* **TEXT SHOWN**:
WinningStyle

Take off your Thinking Caps and Lower your Standards…


Mutant Ant Fungus Thing.

Stolen from BoingBoing
who took it from Random Good Stuff

Deep in the Cameroonian rain forests of west-central Africa there lives a floor-dwelling ant known as Megaloponera foetens, or more commonly, the stink ant. This large ant -— indeed, one of the very few capable of emitting a cry audible to the human ear -— survives by foraging for food among the fallen leaves and undergrowth of the extraordinarily rich rain-forest floor.

On occasion, while thus foraging, one of these ants will become infected by inhaling the microscopic spore of a fungus from the genus Tomentella, millions of which rain down upon the forest floor from somewhere in the canopy above. Upon being inhaled, the spore lodges itself inside the ant’s tiny brain and immediately begins to grow, quickly fomenting bizarre behavioral changes in its ant host. The creature appears troubled and confused, and presently, for the first time in its life, it leaves the forest floor and begins an arduous climb up the stalks of vines and ferns.

Driven on and on by the still-growing fungus, the ant finally achieves a seemingly prescribed height whereupon, utterly spent, it impales the plant with its mandibles and, thus affixed, waits to die. Ants that have met their doom in this fashion are quite a common sight in certain sections of the rain forest.

The fungus, for its part, lives on. It continues to consume the brain, moving on through the rest of the nervous system and, eventually, through all the soft tissue that remains of the ant. After approximately two weeks, a spikelike protrusion erupts from out of what had once been the ant’s head. Growing to a length of about an inch and a half, the spike features a bright orange tip, heavy-laden with spores, which now begin to rain down onto the forest floor for other unsuspecting ants to inhale.

The following video was shown on Planet Earth, a series which I, regretably, never saw a single episode of, but has been highly praised from anyone who talks about it.

Comments so far:

Comment by waxie

# January 5, 2007,

Excellent post jim.. I love all this type of stuff, and nature programs about ants in particular always fasinate me..  David Attenborough is the man when it comes to nature documentories.. Listening to other documentories without his voice just "doesnt feel right". He is an instiutution.

Check it Jim, I recently downloaded all the Blue Planet Series along with the Planet Earth series but i was running out of disk space and in a rash moment i went and deleted them all without even watching one!! gutting!


Comment by waxie

# January 5, 2007,

After mentioning about Rich Attenborough i went on to Wikipedia to find out some more information on him and needless to say he has an amazing curriculm vitae.

Whats interesing to note is that he has never switched to another channel and has always been a BBC man spanning from 1952!!

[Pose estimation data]

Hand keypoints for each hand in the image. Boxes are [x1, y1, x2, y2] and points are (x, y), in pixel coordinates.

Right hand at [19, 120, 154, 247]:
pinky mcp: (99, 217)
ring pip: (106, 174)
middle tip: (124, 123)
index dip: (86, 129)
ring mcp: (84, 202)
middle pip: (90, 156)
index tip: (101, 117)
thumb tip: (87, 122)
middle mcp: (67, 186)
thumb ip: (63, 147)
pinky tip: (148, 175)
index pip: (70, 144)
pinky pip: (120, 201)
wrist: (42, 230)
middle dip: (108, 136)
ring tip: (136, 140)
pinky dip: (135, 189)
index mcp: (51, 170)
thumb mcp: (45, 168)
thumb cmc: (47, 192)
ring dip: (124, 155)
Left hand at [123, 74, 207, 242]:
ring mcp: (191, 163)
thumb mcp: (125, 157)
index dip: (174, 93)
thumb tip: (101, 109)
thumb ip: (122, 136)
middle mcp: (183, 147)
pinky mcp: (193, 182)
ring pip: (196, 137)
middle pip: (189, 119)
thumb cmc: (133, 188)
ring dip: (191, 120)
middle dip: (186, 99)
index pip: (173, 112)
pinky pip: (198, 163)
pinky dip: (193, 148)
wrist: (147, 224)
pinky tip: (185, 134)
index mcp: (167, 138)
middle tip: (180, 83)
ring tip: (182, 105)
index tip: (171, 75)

* **EXERCISE SET**:
[1] Based on the ant fungus post, say whether each statement below agrees with it. Answer yes or no for each and quote the deciding words. (a) The stink ant lives in the rain forests of Cameroon. (b) The spike that erupts from the dead ant's head has a bright blue tip. (c) Once inhaled, the fungus spore lodges itself in the ant's stomach.
[2] Reproduce word for word the passage of the ant fungus post from "The fungus, for" down to "ants to inhale.".

* **ACTIVITY ANSWERS**:
[1]
(a) Yes: "Deep in the Cameroonian rain forests of west-central Africa there lives a floor-dwelling ant known as Megaloponera foetens, or more commonly, the stink ant."
(b) No: "the spike features a bright orange tip, heavy-laden with spores"
(c) No: "the spore lodges itself inside the ant’s tiny brain"

[2]
The fungus, for its part, lives on. It continues to consume the brain, moving on through the rest of the nervous system and, eventually, through all the soft tissue that remains of the ant. After approximately two weeks, a spikelike protrusion erupts from out of what had once been the ant’s head. Growing to a length of about an inch and a half, the spike features a bright orange tip, heavy-laden with spores, which now begin to rain down onto the forest floor for other unsuspecting ants to inhale.